> **What you should do**:
The task requires restating, word for word, the lines of the entries below from the one containing "медом и разными" through the final one, both included.

> **Materials provided**:
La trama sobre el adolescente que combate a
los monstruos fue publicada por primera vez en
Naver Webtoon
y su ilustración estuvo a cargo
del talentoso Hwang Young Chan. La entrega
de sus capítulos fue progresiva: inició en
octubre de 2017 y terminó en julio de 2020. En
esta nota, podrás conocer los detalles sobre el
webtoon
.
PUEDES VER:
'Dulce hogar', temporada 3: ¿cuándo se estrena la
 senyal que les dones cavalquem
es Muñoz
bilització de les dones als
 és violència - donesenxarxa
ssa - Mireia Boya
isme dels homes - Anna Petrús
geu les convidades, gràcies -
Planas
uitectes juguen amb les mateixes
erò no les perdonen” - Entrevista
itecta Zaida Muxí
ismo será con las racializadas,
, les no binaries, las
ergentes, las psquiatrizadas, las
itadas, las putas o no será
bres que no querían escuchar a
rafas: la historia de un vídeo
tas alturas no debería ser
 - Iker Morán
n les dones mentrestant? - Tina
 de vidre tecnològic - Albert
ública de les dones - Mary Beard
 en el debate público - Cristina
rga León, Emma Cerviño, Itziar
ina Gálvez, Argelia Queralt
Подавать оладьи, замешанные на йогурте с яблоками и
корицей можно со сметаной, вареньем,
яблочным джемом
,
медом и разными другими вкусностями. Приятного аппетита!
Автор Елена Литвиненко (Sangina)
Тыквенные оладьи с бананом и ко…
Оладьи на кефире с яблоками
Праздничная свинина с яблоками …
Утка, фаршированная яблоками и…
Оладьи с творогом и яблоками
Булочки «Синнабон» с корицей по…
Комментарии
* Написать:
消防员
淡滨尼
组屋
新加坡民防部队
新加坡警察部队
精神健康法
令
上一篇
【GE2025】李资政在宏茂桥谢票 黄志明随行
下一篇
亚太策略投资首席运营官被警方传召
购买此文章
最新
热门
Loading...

> **Answer to this task**:
медом и разными другими вкусностями. Приятного аппетита!
Автор Елена Литвиненко (Sangina)
Тыквенные оладьи с бананом и ко…
Оладьи на кефире с яблоками
Праздничная свинина с яблоками …
Утка, фаршированная яблоками и…
Оладьи с творогом и яблоками
Булочки «Синнабон» с корицей по…
Комментарии
* Написать:
消防员
淡滨尼
组屋
新加坡民防部队
新加坡警察部队
精神健康法
令
上一篇
【GE2025】李资政在宏茂桥谢票 黄志明随行
下一篇
亚太策略投资首席运营官被警方传召
购买此文章
最新
热门
Loading...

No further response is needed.